O Reddito di Cittadinanza, medida de apoio ao rendimento e inclusão social, sempre esteve vinculado a requisitos específicos, não apenas económicos, mas também de conduta. O Supremo Tribunal de Justiça, com a sentença n. 15688 de 12 de junho de 2025, forneceu um esclarecimento crucial sobre a exclusão do benefício para quem acordou uma pena para determinados crimes. Esta decisão, que viu em confronto I. B. N. e F. G., anula com reenvio a decisão do Tribunal de Apelação de Roma, reafirmando os princípios de honestidade e lealdade para com a coletividade.
A questão central do Supremo Tribunal diz respeito ao impacto do artigo 444.º do Código de Processo Penal, o chamado "patteggiamento", na elegibilidade para receber o Reddito di Cittadinanza. O patteggiamento é um procedimento penal especial que permite ao arguido acordar uma pena reduzida, evitando o julgamento. Embora não seja uma admissão plena de culpa, a sentença resultante tem valor de apuramento de responsabilidade penal.
O Decreto-Lei n.º 4 de 2019, em particular o artigo 7.º, n.º 3, enumera uma série de crimes cuja prática acarreta a perda ou exclusão do Reddito di Cittadinanza. O Supremo Tribunal, Secção do Trabalho, com a sentença em análise, decidiu que mesmo uma sentença de patteggiamento para um destes crimes é suficiente para impedir o acesso ao RdC.
O cerne da decisão do Supremo Tribunal está contido na seguinte máxima, que expressa claramente a ratio da decisão:
Aquele contra quem tenha sido proferida uma sentença de aplicação de pena a pedido, por um dos crimes indicados pelo art. 7.º, n.º 3, do d.l. n.º 4 de 2019, conv. com modificações pela l. n.º 26 de 2019, não pode obter o rendimento de cidadania, não podendo o apoio solidário estender-se àqueles que, com a sua conduta, falharam no cumprimento dos deveres de honestidade, lealdade e probidade para com essa mesma coletividade de que invocam a ajuda.
Esta passagem é de crucial importância. O Tribunal não se limita a uma interpretação literal da norma, mas capta o seu espírito. O Reddito di Cittadinanza é uma expressão de solidariedade social, uma ajuda da coletividade aos seus membros mais necessitados. Tal apoio, no entanto, não pode estender-se indiscriminadamente. O Supremo Tribunal sublinha que quem, com a sua conduta, violou os deveres fundamentais de honestidade, lealdade e probidade – valores essenciais para a vida em sociedade – entra em conflito com os próprios princípios em que se baseia o benefício. Não é concebível que quem causou um dano ou mostrou desprezo pelas regras da coletividade possa depois invocar o seu apoio económico.
A sentença n.º 15688/2025 reitera um princípio de coerência e integridade no acesso aos benefícios sociais. Não se trata apenas de uma questão formal, mas substancial: a conduta do requerente, mesmo que definida por um patteggiamento, assume relevância ética e legal no contexto das prestações assistenciais.

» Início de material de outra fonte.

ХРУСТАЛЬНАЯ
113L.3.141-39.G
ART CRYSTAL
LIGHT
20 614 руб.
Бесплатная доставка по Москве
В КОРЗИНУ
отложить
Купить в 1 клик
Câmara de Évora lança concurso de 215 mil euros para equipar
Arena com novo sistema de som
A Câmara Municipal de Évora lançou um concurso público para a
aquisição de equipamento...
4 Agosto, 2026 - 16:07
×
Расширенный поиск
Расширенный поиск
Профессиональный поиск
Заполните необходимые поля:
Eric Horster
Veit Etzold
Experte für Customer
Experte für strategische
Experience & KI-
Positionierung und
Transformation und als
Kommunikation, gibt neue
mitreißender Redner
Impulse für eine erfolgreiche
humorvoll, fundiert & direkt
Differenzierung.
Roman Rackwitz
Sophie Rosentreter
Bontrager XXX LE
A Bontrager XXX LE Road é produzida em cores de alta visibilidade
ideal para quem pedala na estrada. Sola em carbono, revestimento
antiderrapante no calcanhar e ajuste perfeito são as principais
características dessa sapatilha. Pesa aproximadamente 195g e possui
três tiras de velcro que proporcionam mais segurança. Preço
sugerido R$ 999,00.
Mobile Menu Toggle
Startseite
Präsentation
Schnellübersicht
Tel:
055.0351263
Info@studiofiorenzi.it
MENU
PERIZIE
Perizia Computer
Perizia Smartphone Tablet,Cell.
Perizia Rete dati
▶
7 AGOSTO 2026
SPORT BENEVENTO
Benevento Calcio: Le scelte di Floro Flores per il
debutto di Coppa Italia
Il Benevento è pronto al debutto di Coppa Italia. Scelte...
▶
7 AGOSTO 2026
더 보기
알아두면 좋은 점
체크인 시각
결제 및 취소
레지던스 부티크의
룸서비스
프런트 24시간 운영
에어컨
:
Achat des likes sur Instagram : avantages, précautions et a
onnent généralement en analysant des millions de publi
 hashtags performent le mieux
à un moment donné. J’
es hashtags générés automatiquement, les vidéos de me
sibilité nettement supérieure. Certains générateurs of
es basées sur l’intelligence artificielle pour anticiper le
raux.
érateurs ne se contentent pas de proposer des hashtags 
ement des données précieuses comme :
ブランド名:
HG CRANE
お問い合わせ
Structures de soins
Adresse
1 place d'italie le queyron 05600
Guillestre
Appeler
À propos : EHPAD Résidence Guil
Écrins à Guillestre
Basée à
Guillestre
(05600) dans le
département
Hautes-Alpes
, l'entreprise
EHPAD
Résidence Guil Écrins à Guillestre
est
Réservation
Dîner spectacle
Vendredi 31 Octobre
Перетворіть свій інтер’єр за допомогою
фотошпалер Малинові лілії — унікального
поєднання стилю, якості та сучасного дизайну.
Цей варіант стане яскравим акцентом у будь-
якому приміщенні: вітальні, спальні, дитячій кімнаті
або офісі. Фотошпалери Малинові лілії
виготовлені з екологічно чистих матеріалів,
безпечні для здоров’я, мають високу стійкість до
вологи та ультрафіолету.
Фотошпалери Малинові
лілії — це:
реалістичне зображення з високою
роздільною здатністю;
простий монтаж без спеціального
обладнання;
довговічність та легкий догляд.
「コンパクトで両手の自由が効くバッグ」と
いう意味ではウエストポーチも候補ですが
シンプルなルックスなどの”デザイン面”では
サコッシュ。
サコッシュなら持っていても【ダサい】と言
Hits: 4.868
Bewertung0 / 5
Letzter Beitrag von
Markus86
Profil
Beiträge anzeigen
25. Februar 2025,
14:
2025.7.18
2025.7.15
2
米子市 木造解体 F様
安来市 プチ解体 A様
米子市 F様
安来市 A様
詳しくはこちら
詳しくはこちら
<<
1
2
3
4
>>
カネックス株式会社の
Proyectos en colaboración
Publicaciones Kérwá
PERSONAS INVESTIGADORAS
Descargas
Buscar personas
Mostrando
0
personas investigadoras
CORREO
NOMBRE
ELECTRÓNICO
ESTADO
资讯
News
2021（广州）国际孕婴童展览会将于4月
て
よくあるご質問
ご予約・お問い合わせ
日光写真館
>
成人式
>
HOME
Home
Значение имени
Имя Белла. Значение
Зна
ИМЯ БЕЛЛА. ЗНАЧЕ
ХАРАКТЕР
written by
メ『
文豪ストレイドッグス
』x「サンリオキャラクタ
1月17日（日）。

Para os cidadãos, isto significa que:
A decisão do Supremo Tribunal insere-se numa jurisprudência atenta a prevenir abusos e a garantir que os recursos públicos sejam destinados a quem tem direito, no respeito pelos princípios de legalidade e justiça social. As referências normativas principais são o Decreto-Lei 28/01/2019 n.º 4 (convertido com modificações pela Lei 28/03/2019 n.º 26) e o artigo 444.º do Código de Processo Penal.
A sentença n.º 15688 de 2025 do Supremo Tribunal de Justiça representa um esclarecimento definitivo sobre a compatibilidade entre o patteggiamento para determinados crimes e a obtenção do Reddito di Cittadinanza. Sublinha o vínculo inseparável entre o direito a um apoio social e o dever de conduta honesta e leal para com a coletividade. Para quem atua no setor jurídico, esta decisão reforça a necessidade de uma consultoria atenta, evidenciando como as consequências de uma condenação, mesmo que acordada, podem estender-se bem além do âmbito penal, influenciando o acesso a direitos e benefícios fundamentais. A justiça, neste sentido, é garante da integridade do sistema de bem-estar social.